WordPerfect founder Bruce Bastian has donated $250,000 to the as-yet unformed political interest committee and another $1.3 million to the national Human Rights Campaign. He says Utah's amendment goes beyond the proposed federal amendment, which only defines marriage. The word "marriage" appears more than 1,000 times in federal statutes governing inheritance rights, Social Security benefits, hospital visitation and tax law.

"This is not about religion. This is about discrimination," Bastian said. "This means if you go to Las Vegas and get married by Elvis, you automatically have certain rights and protections that gay couples do not have."

McCoy is trying to tailor a message to appeal to conservative Utahns' sense of fairness.

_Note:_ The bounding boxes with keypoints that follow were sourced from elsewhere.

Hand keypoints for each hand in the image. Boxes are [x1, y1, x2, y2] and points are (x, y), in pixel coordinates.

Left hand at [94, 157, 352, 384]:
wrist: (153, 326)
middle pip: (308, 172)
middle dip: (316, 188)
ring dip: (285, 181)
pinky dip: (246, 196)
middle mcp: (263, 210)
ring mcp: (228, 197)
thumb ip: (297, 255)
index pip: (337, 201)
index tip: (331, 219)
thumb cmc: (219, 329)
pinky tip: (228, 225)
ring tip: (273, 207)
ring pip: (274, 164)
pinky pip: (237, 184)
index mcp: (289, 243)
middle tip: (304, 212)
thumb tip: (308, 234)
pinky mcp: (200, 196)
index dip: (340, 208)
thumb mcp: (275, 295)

He says the first statement of the amendment is redundant. In 1995, Utah lawmakers refused to recognize gay marriages performed in other states. This year, they added another law defining marriage as the legal union between a man and a woman.

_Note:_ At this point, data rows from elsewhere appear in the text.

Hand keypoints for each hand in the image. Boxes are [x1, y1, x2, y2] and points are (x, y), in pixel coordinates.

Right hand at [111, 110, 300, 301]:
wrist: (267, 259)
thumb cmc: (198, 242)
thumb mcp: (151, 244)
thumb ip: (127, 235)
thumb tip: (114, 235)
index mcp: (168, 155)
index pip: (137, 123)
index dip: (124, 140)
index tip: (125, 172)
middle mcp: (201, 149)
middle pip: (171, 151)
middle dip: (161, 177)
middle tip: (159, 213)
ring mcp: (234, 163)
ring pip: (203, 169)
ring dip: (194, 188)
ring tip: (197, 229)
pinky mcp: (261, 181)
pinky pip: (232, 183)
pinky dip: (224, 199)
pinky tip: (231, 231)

But the rest of the amendment, McCoy says, poses far-reaching, unintended consequences. If Utah voters approve the amendment, it could throw into question civil unions, domestic partnerships and even heterosexual common-law marriages and the resulting legal rights and contracts. McCoy wonders about the amendment's impact on Utah employers -- such as American Express -- that provide health benefits to domestic partners.

"We're not asking Utahns to come out in favor of gay marriage. We're asking them to think about the document they're being asked to revise," McCoy said. "The Constitution is not something that you tinker with in a trivial manner."

Utah lawmakers insist this isn't trivial. The sponsors of the amendment, Draper Republican Rep. LaVar Christensen and West Jordan Sen. Chris Buttars, argued during the 2004 Legislature that they are defending the very basic foundation of a moral society -- the marriage of a man and a woman -- from activist judges.

State laws are not enough, Buttars said. "If you put this in the Constitution, its permanency is much greater."

But Salt Lake City Democratic Rep. Scott Daniels, a member of the Utah Constitutional Revision Commission, says the amendment is more about election-year grandstanding than defending morality. When reviewing proposed amendments during the legislative session, commission members never reviewed the amendment, skipping over the language when Christensen missed the meeting.

"This is an election-year tactic," Daniels said. "The chances that Utah's Supreme Court would ever rule in the way that the Massachusetts court did" are slim.

The LDS Church is staying out of the fray -- for now. The Church of Jesus Christ of Latter-day Saints encouraged its members to vote for similar constitutional amendments in California and Hawaii.

But church spokesman Dale Bills said Wednesday, "The church has taken no position regarding the proposed state gay marriage amendment."

At the State Republican Party Convention last weekend, Christensen and Buttars, along with Eagle Forum director Gayle Ruzicka, attempted to persuade delegates to adopt a resolution in support of the amendment. But most of the 3,500 delegates had already left, bringing business to a close.

"It wasn't deliberate," says GOP Chairman Joe Cannon. "I actually wanted to get to it. This resolution would have passed nearly unanimously."